Через минуту, одетая в цветное нарядное платье, причесанная, она деловито сновала по избе. Поставила самовар, сварила яиц, нарезала хлеба. На столе появилось вино. Делала она все это быстро, но Константин видел, что это была уже не та отчаянная Верка. Платье висело на ней, как на вешалке. Вокруг глаз и около губ лежали морщинки. Что же — и для Веры не пряником были все эти годы. Из колхоза она ушла. На других горб гнуть неохота. Помогала матери по школе. На одном пайке широко не шагнешь. Умерла дочь. Вера вышла замуж. Парень ничего, но глухонемой. Смотрел всегда — жуть одна. Пьяный бил, не мог простить девичью ошибку. Разошлась с ним.

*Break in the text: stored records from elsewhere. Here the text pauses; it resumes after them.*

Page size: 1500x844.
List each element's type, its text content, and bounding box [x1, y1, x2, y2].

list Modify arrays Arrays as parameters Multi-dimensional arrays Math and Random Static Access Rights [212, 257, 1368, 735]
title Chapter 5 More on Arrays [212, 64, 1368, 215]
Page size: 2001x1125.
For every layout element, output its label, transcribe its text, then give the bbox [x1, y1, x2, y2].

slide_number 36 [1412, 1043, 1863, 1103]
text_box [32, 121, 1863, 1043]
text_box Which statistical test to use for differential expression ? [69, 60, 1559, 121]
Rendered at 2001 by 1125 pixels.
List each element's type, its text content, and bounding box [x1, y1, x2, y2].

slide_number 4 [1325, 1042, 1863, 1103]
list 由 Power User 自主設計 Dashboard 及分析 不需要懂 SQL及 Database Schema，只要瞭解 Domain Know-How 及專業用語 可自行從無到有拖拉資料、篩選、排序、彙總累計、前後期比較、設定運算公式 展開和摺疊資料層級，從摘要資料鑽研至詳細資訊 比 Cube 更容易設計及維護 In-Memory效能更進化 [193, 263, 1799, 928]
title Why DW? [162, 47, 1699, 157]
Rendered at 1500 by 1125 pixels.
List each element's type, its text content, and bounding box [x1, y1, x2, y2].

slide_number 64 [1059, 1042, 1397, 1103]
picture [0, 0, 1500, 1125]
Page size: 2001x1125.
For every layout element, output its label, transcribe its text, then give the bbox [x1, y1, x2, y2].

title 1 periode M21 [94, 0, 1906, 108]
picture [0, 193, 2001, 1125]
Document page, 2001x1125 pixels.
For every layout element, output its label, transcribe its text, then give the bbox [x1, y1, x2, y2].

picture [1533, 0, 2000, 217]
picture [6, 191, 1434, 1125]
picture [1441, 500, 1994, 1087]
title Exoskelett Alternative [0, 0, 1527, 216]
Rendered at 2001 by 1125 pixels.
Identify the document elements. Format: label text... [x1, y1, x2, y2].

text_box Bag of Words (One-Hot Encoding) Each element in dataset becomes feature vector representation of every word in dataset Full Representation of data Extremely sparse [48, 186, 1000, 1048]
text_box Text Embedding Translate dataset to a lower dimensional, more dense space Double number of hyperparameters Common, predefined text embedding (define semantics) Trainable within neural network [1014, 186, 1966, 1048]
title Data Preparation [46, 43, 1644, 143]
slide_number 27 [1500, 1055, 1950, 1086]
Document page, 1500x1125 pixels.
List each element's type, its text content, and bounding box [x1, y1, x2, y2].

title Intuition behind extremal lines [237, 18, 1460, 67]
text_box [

Сезон работала в леспроме на подсочке, но поссорилась с проммастером, вернулась домой и вот опять с матерью, как сама Вера выразилась, «перебиваются с кости на камень». Мать — в колхозе. Она? Да вроде бы тоже в колхозе, но выходит на работу через два дня на третий — прихварывает.
О себе Вера рассказывала сбивчиво, торопливо. Неожиданный приезд Константина испугал и обрадовал ее. Робкая надежда вдруг затеплилась в ее опустошенной душе. Она не знала, как себя вести. От этого волнения скуластенькое худенькое личико ее разгорелось и стало даже по-прежнему привлекательным.
Константин с удовольствием выпил и закусил. Сидели, разговаривали. Из несвязных рассказов Веры он узнал, что Стянька на днях проводила Ваню в бригаду и теперь с детьми живет одна.
— Подумать только, — рассказывала Вера, — бессовестная какая. Сама повешалась ему на шею. До этого в леспроме таскалась, да отцу стали говорить. Сам активничает, а дочь долгие рубли загоняет. Привез он ее. Так она в отряд поварихой пошла, чтоб только мужика себе залучить. Такая, такая… — Вера пренебрежительно сморщилась, подыскивая определение, — противная! Ей ли не муж доставался. Так нет — вильнула хвостом. Теперь и с этим… Нет его дома, так мужики — то Колька (с Фроськой по-комсомольски окрученный), то Мишка Фролов (этот издыхат все, холостой ходит) — не выходят от нее. Все будто радио ходят слушать. Хи! Глядишь, третий громкоговоритель будет. А Иван, как слепой, скажи, готов на руках ее носить.
Константин слушал мрачно, накручивая на палец черную прядь волос. Думал о Степаниде. Про себя он решил, что сегодня же сходит к ней.
Тимофеевы жили в доме выселенного Важенина Спиридона Малушка. Солнце только что скрылось, и длинное узкое облако, неподвижно висевшее над лесом, казалось, было оковано золотом. Константин, нагибаясь, ступил через подворотню разбитой калитки и увидел: на месте амбаров и темных навесов одиноко стояли толстые столбы. К одному из них была прикручена проволокой высокая тонкая жердь, перечеркнувшая полнеба.